Derösterreichische Regisseur und Choreograph Bernd R. Bienert hat bereits einige Opern der Wiener Klassik inszeniert. Er legt nicht nur auf eine historisch informierte Aufführungspraxis mit Originalinstrumenten Wert, sondern wendet auch Szene und Schauspielstil des 18. Jahrhunderts an. 2016 hat er Mozarts „Le Nozze di Figaro“ im Schlosstheater Laxenburg aufgeführt, filmisch festgehalten und daraus einen „Opern-Stummfilm mit Live-Musik“ gemacht.

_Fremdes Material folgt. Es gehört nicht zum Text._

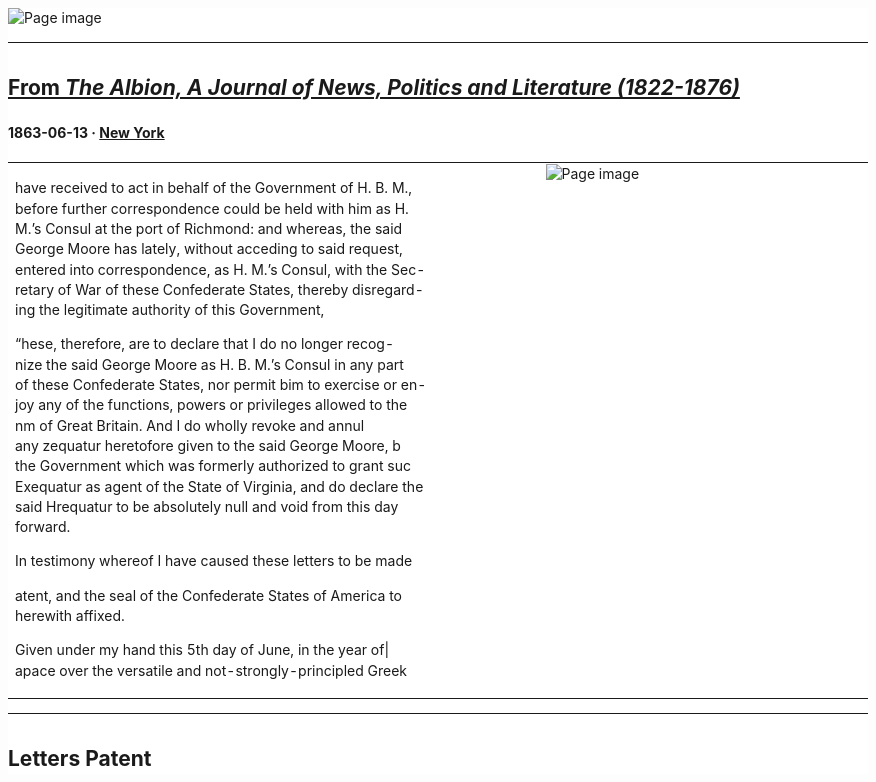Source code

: </td><td style="width: 50%; max-height: 75%; margin: auto; display: block;">
<img alt="Page image" src="https://tile.loc.gov/image-services/iiif/service:ndnp:vi:batch_vi_hanoverian_ver01:data:sn84024669:00414184741:1863061201:0279/pct:48.861010234400794,45.247933884297524,14.845383514911411,9.129170492806857/!600,600/0/default.jpg"/>
</td>
</tr></table>

---

## [From _The Albion, A Journal of News, Politics and Literature (1822-1876)_](https://archive.org/details/sim_albion-a-journal-of-news-politics-and-literature_1863-06-13_41_24/page/n5/mode/1up?view=theater)

#### 1863-06-13 &middot; [New York](http://dbpedia.org/resource/New_York_City)

<table style="width: 100%;"><tr><td style="width: 50%">

  
have received to act in behalf of the Government of H. B. M.,  
before further correspondence could be held with him as H.  
M.’s Consul at the port of Richmond: and whereas, the said  
George Moore has lately, without acceding to said request,  
entered into correspondence, as H. M.’s Consul, with the Sec-  
retary of War of these Confederate States, thereby disregard-  
ing the legitimate authority of this Government,  
  
“hese, therefore, are to declare that I do no longer recog-  
nize the said George Moore as H. B. M.’s Consul in any part  
of these Confederate States, nor permit bim to exercise or en-  
joy any of the functions, powers or privileges allowed to the  
nm of Great Britain. And I do wholly revoke and annul  
any zequatur heretofore given to the said George Moore, b  
the Government which was formerly authorized to grant suc  
Exequatur as agent of the State of Virginia, and do declare the  
said Hrequatur to be absolutely null and void from this day  
forward.  
  
In testimony whereof I have caused these letters to be made  
  
atent, and the seal of the Confederate States of America to  
herewith affixed.  
  
Given under my hand this 5th day of June, in the year of| apace over the versatile and not-strongly-principled Greek
</td><td style="width: 50%; max-height: 75%; margin: auto; display: block;">
<img alt="Page image" src="https://iiif.archive.org/image/iiif/2/sim_albion-a-journal-of-news-politics-and-literature_1863-06-13_41_24%2Fsim_albion-a-journal-of-news-politics-and-literature_1863-06-13_41_24_jp2.zip%2Fsim_albion-a-journal-of-news-politics-and-literature_1863-06-13_41_24_jp2%2Fsim_albion-a-journal-of-news-politics-and-literature_1863-06-13_41_24_0005.jp2/pct:11.670616113744076,24.0,54.058056872037916,13.532338308457712/600,/0/default.jpg"/>
</td>
</tr></table>

---

## Letters Patent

Seine künstlerische Strategie ist dabei eine Art Reenactement, was weniger „Rekonstruktion“ von etwas unwiederbringlich Vergangenem bedeutet, sondern vielmehr eine diskursive Auseinandersetzung mit einer Kunstform aus gegenwärtiger Sicht.
Besonders interessiert Bienert der gestische Kanon beim Spiel, der in der Zeit Mozarts möglicherweise eine Mischform aus rhetorischem und veristischem Stil war. Das Barocktheater war rhetorisch determiniert und zeichnete sich durch ein stark reglementiertes Spiel aus. Jede gestische Bewegung bedeutete etwas Bestimmtes. Als im Prozess der Aufklärung die „Natur“ ihre Bedeutung änderte, wirkte sich das auch auf das Theaterspiel aus, es wurde „veristischer“. In der Oper könnten rhetorische Gesten schon deshalb zum Einsatz gekommen sein, um den gesungenen Text zu verdeutlichen.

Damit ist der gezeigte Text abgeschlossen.